* Task to complete *
Please take the lines from the one holding "Section 3.4 Transfer of Membership." through the one holding "Section 4.1 Annual Meetings." in the data below and copy them exactly.

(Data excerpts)

________________________

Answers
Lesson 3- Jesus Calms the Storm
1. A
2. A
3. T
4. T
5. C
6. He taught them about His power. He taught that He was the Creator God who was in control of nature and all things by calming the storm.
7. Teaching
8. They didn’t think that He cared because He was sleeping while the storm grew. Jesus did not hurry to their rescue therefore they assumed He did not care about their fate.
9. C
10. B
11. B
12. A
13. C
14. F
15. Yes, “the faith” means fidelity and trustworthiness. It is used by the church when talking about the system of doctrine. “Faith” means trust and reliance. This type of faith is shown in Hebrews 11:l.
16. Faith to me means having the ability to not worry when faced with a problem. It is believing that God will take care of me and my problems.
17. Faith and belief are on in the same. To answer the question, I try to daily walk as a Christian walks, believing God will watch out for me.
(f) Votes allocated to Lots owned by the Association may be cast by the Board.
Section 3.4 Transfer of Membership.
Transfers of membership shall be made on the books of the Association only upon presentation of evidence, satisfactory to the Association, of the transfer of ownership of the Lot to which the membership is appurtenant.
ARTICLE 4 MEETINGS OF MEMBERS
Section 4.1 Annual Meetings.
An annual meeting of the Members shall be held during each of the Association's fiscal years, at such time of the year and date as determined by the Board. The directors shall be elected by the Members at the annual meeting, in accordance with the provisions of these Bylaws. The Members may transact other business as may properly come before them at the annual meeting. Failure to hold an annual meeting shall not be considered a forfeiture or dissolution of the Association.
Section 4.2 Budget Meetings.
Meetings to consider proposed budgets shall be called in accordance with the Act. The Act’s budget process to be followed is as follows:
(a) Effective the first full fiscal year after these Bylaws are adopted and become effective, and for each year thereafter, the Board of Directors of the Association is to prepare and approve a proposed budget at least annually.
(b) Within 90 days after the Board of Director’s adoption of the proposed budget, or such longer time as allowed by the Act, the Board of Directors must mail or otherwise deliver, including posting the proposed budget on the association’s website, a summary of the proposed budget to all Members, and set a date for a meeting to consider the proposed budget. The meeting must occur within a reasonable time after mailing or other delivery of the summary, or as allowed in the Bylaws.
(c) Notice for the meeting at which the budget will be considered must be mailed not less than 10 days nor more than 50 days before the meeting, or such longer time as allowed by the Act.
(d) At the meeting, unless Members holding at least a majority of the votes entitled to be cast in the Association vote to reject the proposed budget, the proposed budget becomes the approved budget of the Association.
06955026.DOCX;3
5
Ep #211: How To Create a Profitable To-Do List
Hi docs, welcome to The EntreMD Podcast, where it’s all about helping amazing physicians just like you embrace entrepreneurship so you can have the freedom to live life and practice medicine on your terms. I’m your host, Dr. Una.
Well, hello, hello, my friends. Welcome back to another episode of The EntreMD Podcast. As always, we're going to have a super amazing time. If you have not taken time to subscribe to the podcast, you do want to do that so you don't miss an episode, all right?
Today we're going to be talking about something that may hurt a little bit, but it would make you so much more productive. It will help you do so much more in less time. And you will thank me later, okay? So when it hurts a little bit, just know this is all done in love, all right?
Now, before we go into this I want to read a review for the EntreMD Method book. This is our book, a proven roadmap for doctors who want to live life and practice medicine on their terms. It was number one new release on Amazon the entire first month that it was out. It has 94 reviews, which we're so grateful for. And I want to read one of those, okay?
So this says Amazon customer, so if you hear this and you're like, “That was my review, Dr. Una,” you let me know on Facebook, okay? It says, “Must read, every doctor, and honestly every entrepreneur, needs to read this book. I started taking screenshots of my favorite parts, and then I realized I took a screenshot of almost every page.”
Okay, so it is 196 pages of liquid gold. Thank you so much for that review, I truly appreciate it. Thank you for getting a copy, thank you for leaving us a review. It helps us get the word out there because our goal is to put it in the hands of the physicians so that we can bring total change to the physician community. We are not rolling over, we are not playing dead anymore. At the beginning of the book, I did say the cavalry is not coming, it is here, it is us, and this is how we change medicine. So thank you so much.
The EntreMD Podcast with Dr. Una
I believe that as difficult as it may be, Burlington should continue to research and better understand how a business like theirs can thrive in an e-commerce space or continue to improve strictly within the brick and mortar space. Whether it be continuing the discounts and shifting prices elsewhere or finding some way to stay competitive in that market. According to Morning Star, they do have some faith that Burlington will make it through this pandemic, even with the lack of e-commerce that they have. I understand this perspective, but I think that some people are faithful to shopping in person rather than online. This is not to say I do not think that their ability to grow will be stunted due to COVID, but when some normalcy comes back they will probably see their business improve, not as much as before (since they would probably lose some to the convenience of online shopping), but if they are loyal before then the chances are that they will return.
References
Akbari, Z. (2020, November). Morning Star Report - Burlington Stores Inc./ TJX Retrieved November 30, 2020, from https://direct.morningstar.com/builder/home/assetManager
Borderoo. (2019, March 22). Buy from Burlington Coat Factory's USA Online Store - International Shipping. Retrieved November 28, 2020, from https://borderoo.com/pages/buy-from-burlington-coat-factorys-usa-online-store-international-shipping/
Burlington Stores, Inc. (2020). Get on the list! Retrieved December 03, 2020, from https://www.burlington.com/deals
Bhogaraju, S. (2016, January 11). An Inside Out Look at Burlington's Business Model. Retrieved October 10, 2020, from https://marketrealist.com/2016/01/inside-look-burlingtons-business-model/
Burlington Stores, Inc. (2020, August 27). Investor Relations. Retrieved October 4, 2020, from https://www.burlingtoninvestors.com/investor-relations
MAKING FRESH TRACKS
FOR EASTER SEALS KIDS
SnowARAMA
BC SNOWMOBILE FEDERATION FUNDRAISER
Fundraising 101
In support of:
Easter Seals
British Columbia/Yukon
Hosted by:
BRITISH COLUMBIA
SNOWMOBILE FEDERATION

________________________

* Response area *
Section 3.4 Transfer of Membership.
Transfers of membership shall be made on the books of the Association only upon presentation of evidence, satisfactory to the Association, of the transfer of ownership of the Lot to which the membership is appurtenant.
ARTICLE 4 MEETINGS OF MEMBERS
Section 4.1 Annual Meetings.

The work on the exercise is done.